Records for the exercise:
— start —
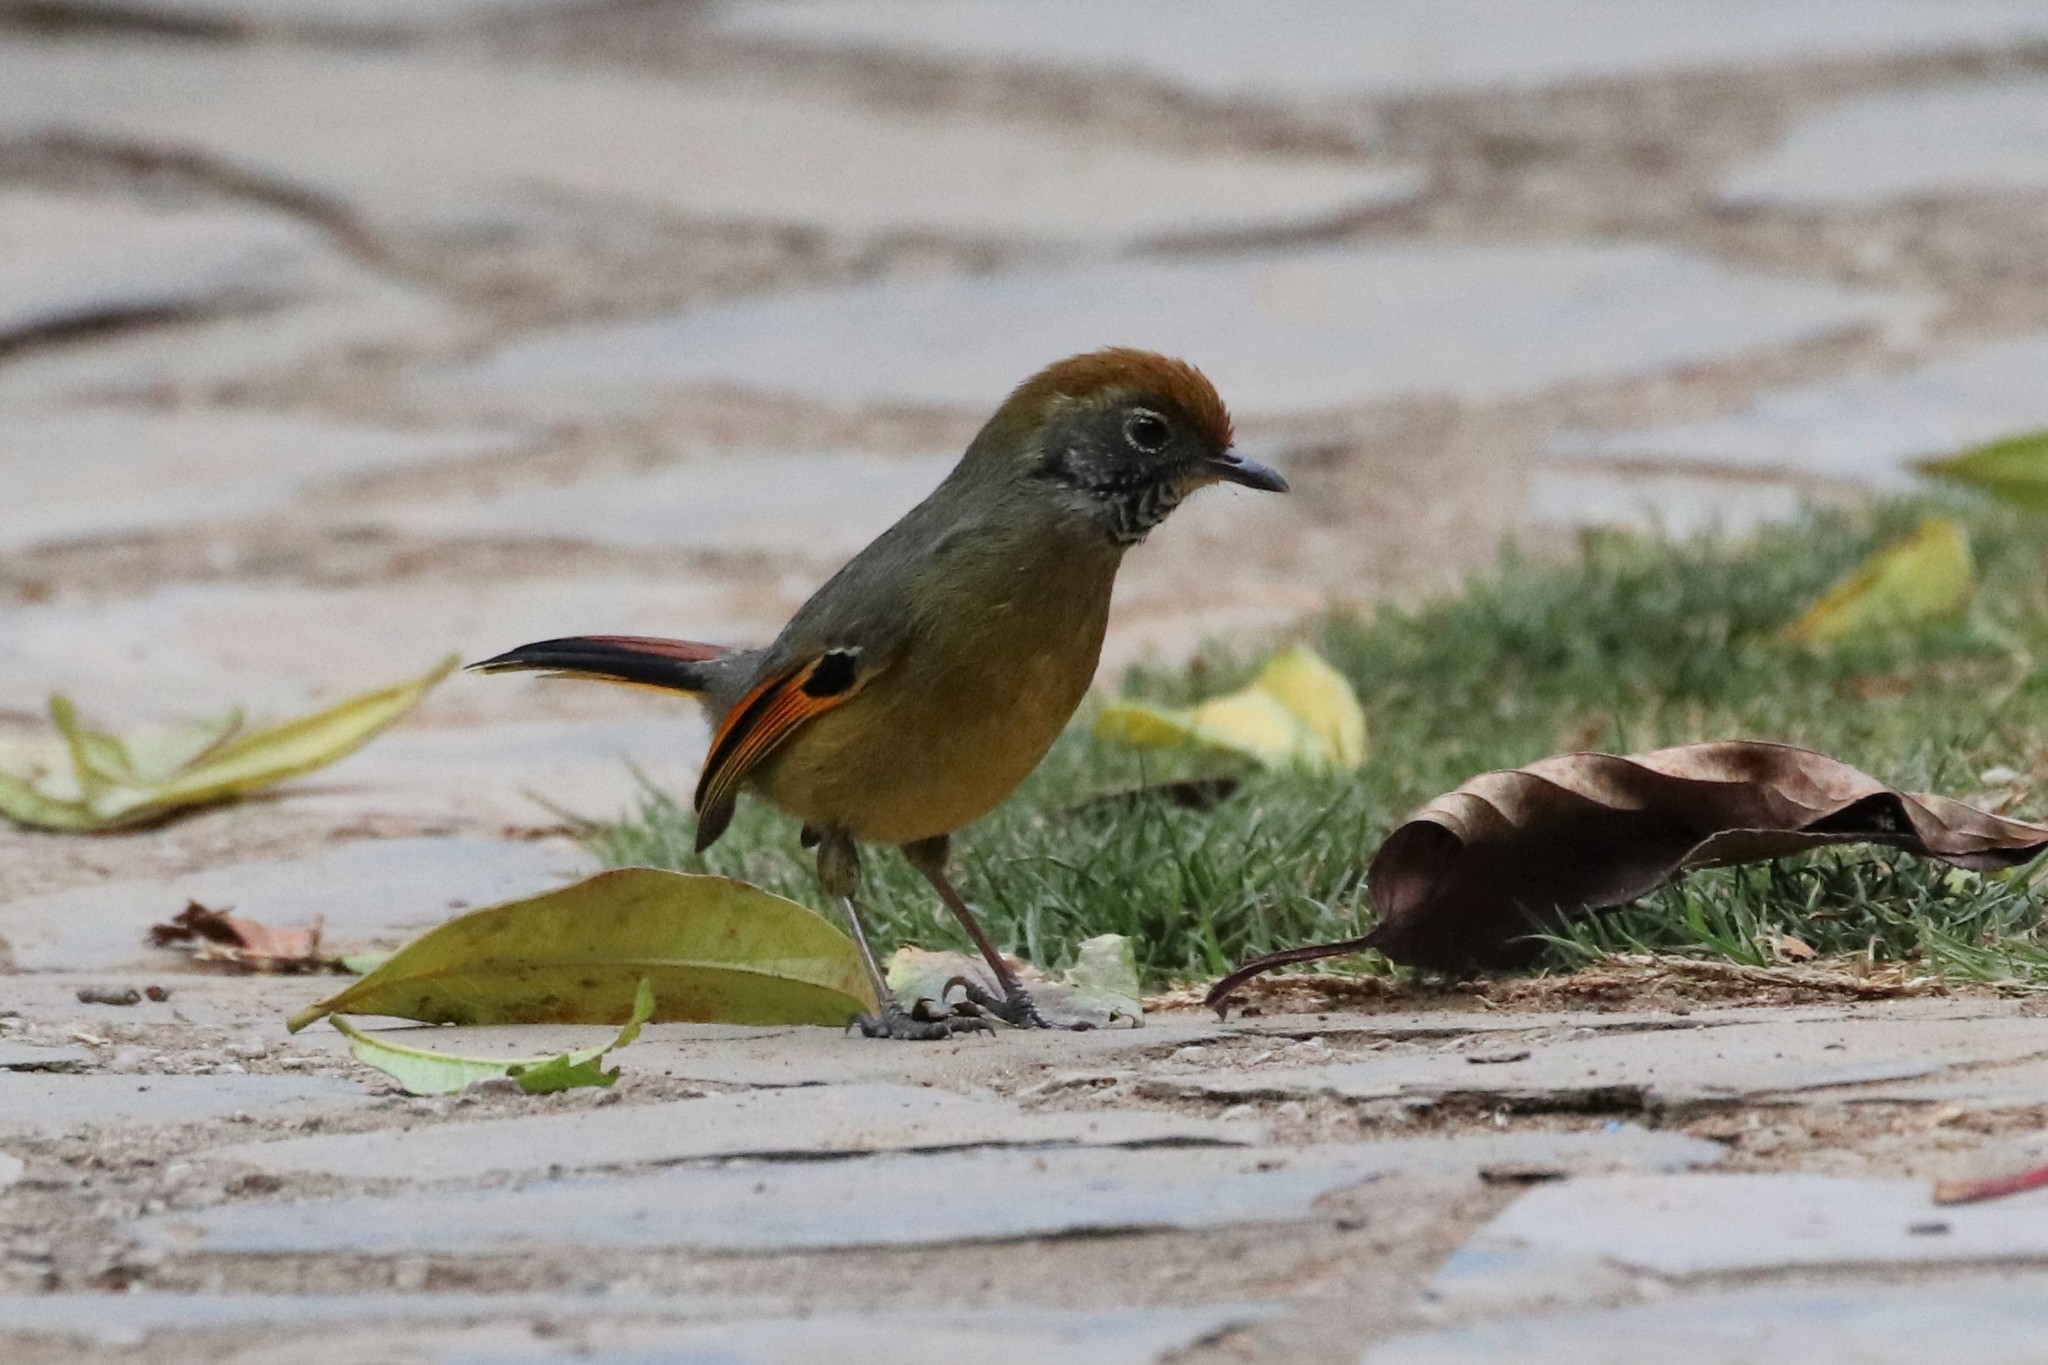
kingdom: Animalia
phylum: Chordata
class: Aves
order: Passeriformes
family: Leiothrichidae
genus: Minla
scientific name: Minla strigula
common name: Chestnut-tailed minla
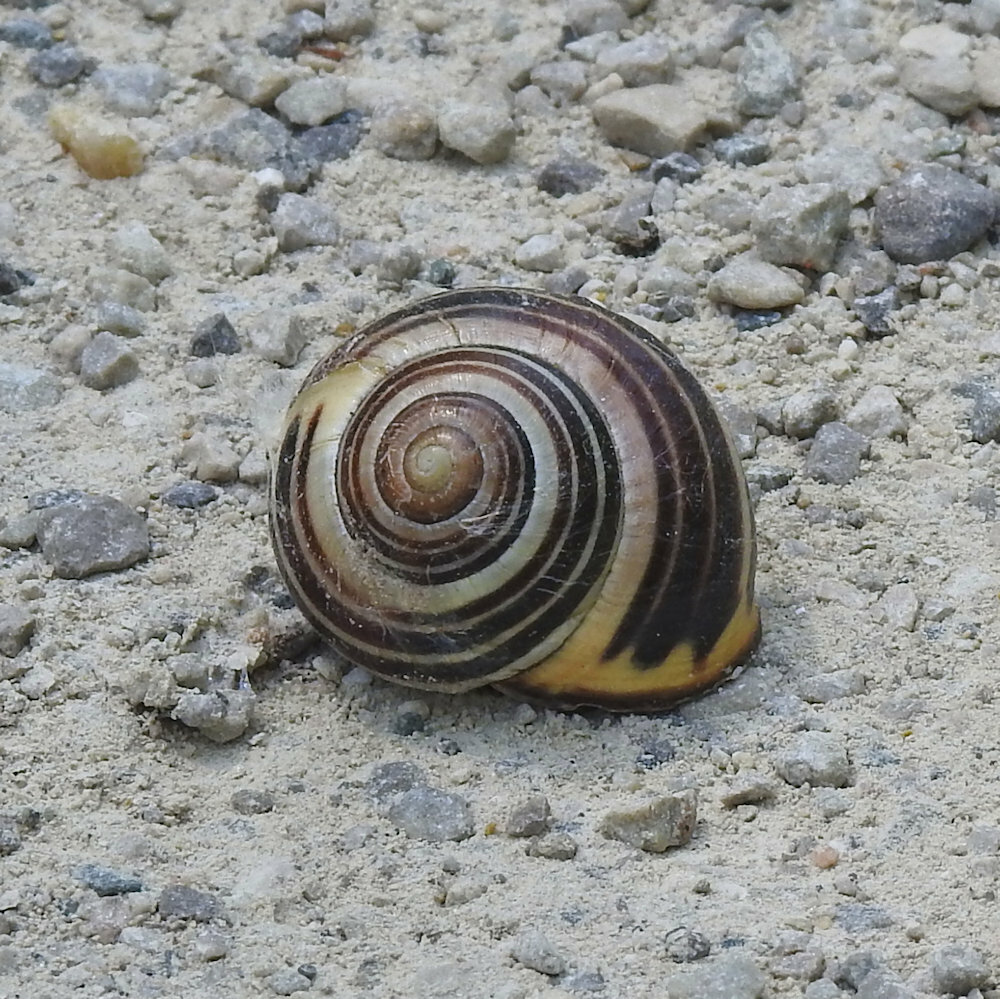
— end —
Task to complete: Write out every line of text in the records above word for word, leaving the pictures out.

Final answer:
kingdom: Animalia
phylum: Chordata
class: Aves
order: Passeriformes
family: Leiothrichidae
genus: Minla
scientific name: Minla strigula
common name: Chestnut-tailed minla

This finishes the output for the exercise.